The Selective Service Act of 1917 required all men ages 21-30 to report to their local draft boards. Thousands of men reported from around the county on June 5, 1917, while the Wheeling Intelligencer also printed all the names and addresses of those who failed to report as “slackers.”

Starting in late September 1917, young draftees boarded trains at the B&O station. Most served in the U.S. Army’s 80th Division and trained at Camp Lee, Virginia. Wheeling soldiers served primarily with the 314th Field Artillery, fighting in several crucial battles at St. Mihel and the Meuse-Argonne Offensive. Battery F was composed of men from Wheeling’s ethnic communities, including Sgt. Peter Templin (Polish), Steve Bankovich (Croatian), Michael Brazdovich (Slovak), Michael Campagnia (Italian) and Alex Habak (Ukrainian).

During the war, 244 men from Wheeling served in the 314th, with the majority in Battery C (86). Each battery was a horse-drawn unit using 75mm field pieces.

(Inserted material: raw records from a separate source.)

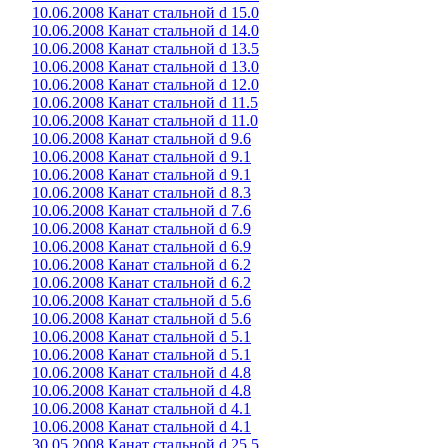
10.06.2008 Канат стальной d 15.0
10.06.2008 Канат стальной d 14.0
10.06.2008 Канат стальной d 13.5
10.06.2008 Канат стальной d 13.0
10.06.2008 Канат стальной d 12.0
10.06.2008 Канат стальной d 11.5
10.06.2008 Канат стальной d 11.0
10.06.2008 Канат стальной d 9.6
10.06.2008 Канат стальной d 9.1
10.06.2008 Канат стальной d 9.1
10.06.2008 Канат стальной d 8.3
10.06.2008 Канат стальной d 7.6
10.06.2008 Канат стальной d 6.9
10.06.2008 Канат стальной d 6.9
10.06.2008 Канат стальной d 6.2
10.06.2008 Канат стальной d 6.2
10.06.2008 Канат стальной d 5.6
10.06.2008 Канат стальной d 5.6
10.06.2008 Канат стальной d 5.1
10.06.2008 Канат стальной d 5.1
10.06.2008 Канат стальной d 4.8
10.06.2008 Канат стальной d 4.8
10.06.2008 Канат стальной d 4.1
10.06.2008 Канат стальной d 4.1
30.05.2008 Канат стальной d 25.5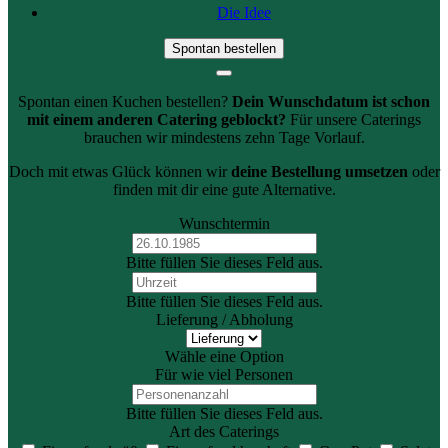
Die Idee
Spontan bestellen
Spontan einen Kuchen bestellen?
Dein Wunschdatum ist schon
mit einem anderen Catering geblockt?
Für unsere Caterings
brauchen wir mindestens zehn Tage Vorlauf.
Doch mit etwas Glück können wir
deine Bestellung umsetzen
oder
finden mit dir eine gute Alternative.
Wunschtermin
Bitte füllen Sie dieses Feld aus.
Bitte füllen Sie dieses Feld aus.
Lieferung / Abholung
Wähle eine Option
Für wie viel Personen
Bitte füllen Sie dieses Feld aus.
Art des Caterings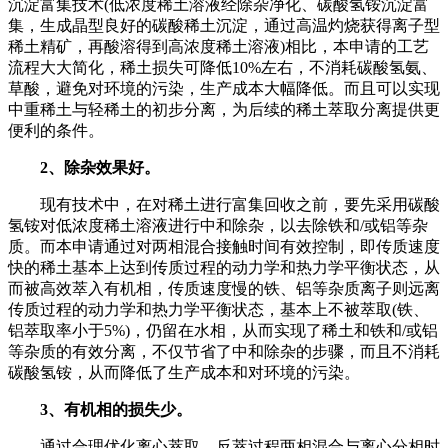
沉淀富集技术(低浓度稀土溶液经除杂净化、碳酸氢铵沉淀富
集，生成晶型良好的碳酸稀土沉淀，通过高温灼烧获得离子型
稀土精矿，再酸溶得到高浓度稀土溶液)相比，本申请的工艺
流程大大简化，稀土损失可降低10%左右，不消耗碳酸氢氨、
草酸，避免对环境的污染，生产成本大幅降低。而且可以实现
中重稀土与轻稀土的初步分离，为后续的稀土萃取分离提供更
便利的条件。
2、除杂效果好。
现有技术中，在对稀土进行富集回收之前，要先采用碳酸
氢铵对低浓度稀土溶液进行中和除杂，以去除铁和/或铝等杂
质。而本申请通过对两相混合接触时间有效控制，即传质速度
快的稀土基本上达到传质过程的动力学和热力学平衡状态，从
而被高效萃入有机相，传质速度慢的铁、铝等杂质离子则远离
传质过程的动力学和热力学平衡状态，基本上不被萃取(铁、
铝萃取率小于5%)，仍留在水相，从而实现了稀土和铁和/或铝
等杂质的有效分离，不仅节省了中和除杂的步骤，而且不消耗
碳酸氢铵，从而降低了生产成本和对环境的污染。
3、有机相的损失少。
通过合理优化离心萃取、反萃过程两相混合与离心分相时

Battery C embarked for France on May 26, 1918. After more training behind the Western Front, the men marched to the Meuse Argonne. On Sept. 26, they opened fire on the Germans, but they were hit by a German counterattack on Sept. 28, during which Sgt. William G. Kaltenbach of Wheeling was hit and later succumbed to his wounds.

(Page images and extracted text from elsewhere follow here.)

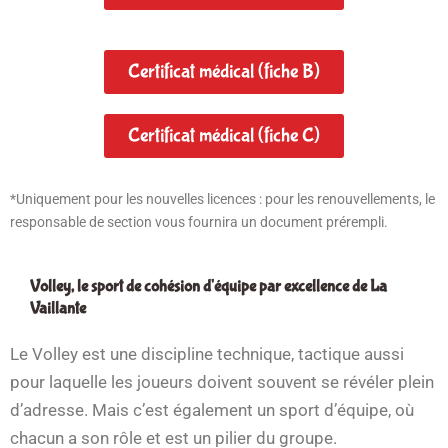
Certificat médical (fiche B)
Certificat médical (fiche C)
*Uniquement pour les nouvelles licences : pour les renouvellements, le
responsable de section vous fournira un document prérempli.
Volley, le sport de cohésion d'équipe par excellence de La
Vaillante
Le Volley est une discipline technique, tactique aussi
pour laquelle les joueurs doivent souvent se révéler plein
d’adresse. Mais c’est également un sport d’équipe, où
chacun a son rôle et est un pilier du groupe.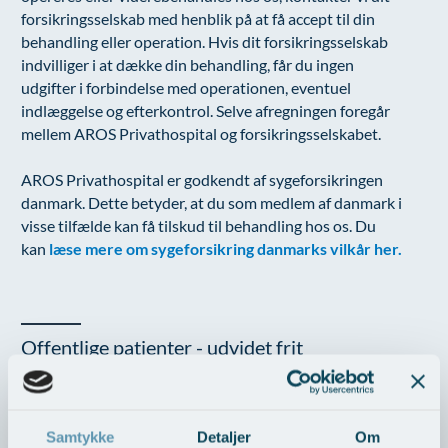
forsikringsselskab med henblik på at få accept til din
behandling eller operation. Hvis dit forsikringsselskab
indvilliger i at dække din behandling, får du ingen
udgifter i forbindelse med operationen, eventuel
indlæggelse og efterkontrol. Selve afregningen foregår
mellem AROS Privathospital og forsikringsselskabet.
AROS Privathospital er godkendt af sygeforsikringen
danmark. Dette betyder, at du som medlem af danmark i
visse tilfælde kan få tilskud til behandling hos os. Du
kan
læse mere om sygeforsikring danmarks vilkår her.
Offentlige patienter - udvidet frit
sygehusvalg
Hvis du venter på en behandling:
Samtykke
Detaljer
Om
Alle patienter, hvor ventetiden på behandling på et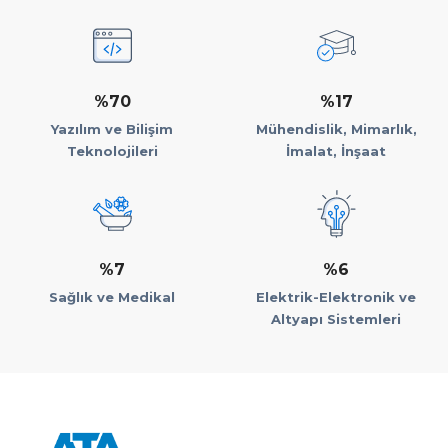
%70
%17
Yazılım ve Bilişim
Mühendislik, Mimarlık,
Teknolojileri
İmalat, İnşaat
%7
%6
Sağlık ve Medikal
Elektrik-Elektronik ve
Altyapı Sistemleri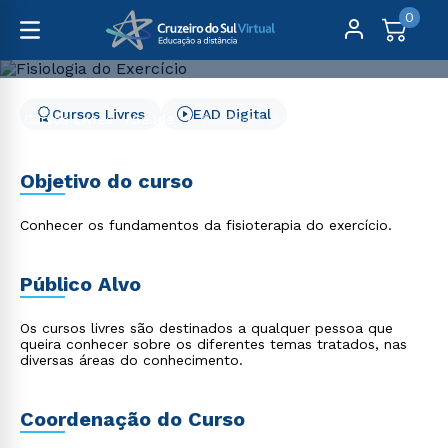
0
Cursos Livres
EAD Digital
Cursos Livres
Saúde
Fisiologia do Exercício
Fisiologia do Exercício
Objetivo do curso
Conhecer os fundamentos da fisioterapia do exercício.
Público Alvo
Os cursos livres são destinados a qualquer pessoa que
queira conhecer sobre os diferentes temas tratados, nas
diversas áreas do conhecimento.
Coordenação do Curso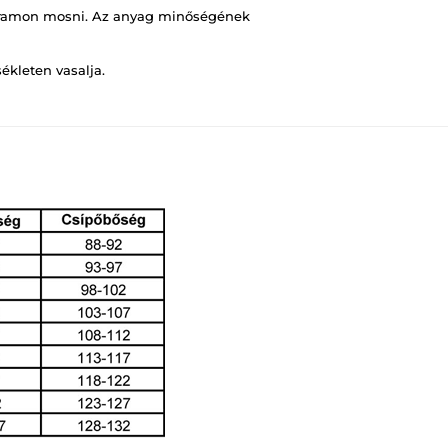
ramon mosni. Az anyag minőségének
ékleten vasalja.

The men of the 314th provided artillery support for mobile infantry, which worked well for small infantry penetrations, but left men exposed to swift German counterattacks. This happened to the men of Battery F in the Meuse Argonne.

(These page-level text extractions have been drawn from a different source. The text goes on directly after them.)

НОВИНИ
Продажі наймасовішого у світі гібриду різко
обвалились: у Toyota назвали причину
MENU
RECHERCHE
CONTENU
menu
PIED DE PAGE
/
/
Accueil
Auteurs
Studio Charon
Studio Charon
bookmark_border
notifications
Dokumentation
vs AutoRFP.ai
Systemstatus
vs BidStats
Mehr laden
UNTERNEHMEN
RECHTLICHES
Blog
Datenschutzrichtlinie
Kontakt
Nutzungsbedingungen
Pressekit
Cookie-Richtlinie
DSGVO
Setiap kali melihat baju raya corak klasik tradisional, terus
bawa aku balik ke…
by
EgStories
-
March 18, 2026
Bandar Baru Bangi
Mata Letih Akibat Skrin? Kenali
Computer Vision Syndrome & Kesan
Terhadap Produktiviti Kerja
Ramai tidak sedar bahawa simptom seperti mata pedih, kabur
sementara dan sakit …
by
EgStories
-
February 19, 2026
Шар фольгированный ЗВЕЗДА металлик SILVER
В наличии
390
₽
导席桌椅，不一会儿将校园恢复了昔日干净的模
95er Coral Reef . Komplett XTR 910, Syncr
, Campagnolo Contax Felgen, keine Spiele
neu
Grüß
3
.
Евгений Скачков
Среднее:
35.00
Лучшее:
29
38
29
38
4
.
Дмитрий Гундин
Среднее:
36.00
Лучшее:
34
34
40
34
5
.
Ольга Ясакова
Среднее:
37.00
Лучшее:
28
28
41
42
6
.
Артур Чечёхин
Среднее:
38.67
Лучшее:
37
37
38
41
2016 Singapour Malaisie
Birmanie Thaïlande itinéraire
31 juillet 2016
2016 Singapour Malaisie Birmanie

On Nov. 1 at 5:30 a.m., the 314th was ordered to attack. The 1st battalion delivered a gas attack then opened a zone of fire. The 2nd battalion, which included Sgt. Peter Templin and Pvt. Alex Habak took a position to the north to provide supporting fire against German machine gun nests. A heavy morning mist fell over the field, and when it lifted the men realized they were too close to the German machine guns. In the heavy fire, three were killed and 17 were wounded, including Sgt. Templin.

Local families suffered the pain of learning late in the conflict that their sons had died in combat. Sgt. John P. Weiss’ family had been receiving letters from him for some time. A cashier at the State Bank of Elm Grove, his parents unfortunately were notified of his death on Oct. 12, 1918.

Most Wheeling families learned with relief that their sons were alive. Pvt. William O. Phillips of Company D, 28th Infantry (1st Division) from Wheeling Island was thought dead after his family received a final letter dated May 27, 1918. His sister could not believe this, and she continued to write, even though her letters came back marked “deceased.”

She finally reached a Paris Red Cross Hospital, learning her brother was safe. Phillips was wounded the day after his last letter, and was listed as “missing in action” during the AEF’s first major offensive, defeating the Germans at Cantigny.

Families also enjoyed happy reunions when their sons came home in the spring of 1919. When chief machinist Sgt. Leo Emmerth of Battery C, 314th Field Artillery, arrived at his home at 310 Huron St., he was met by his father, mother and siblings. He noted to the local press that they were so happy to see him that his “Dad talked to me until 5:30 a.m.”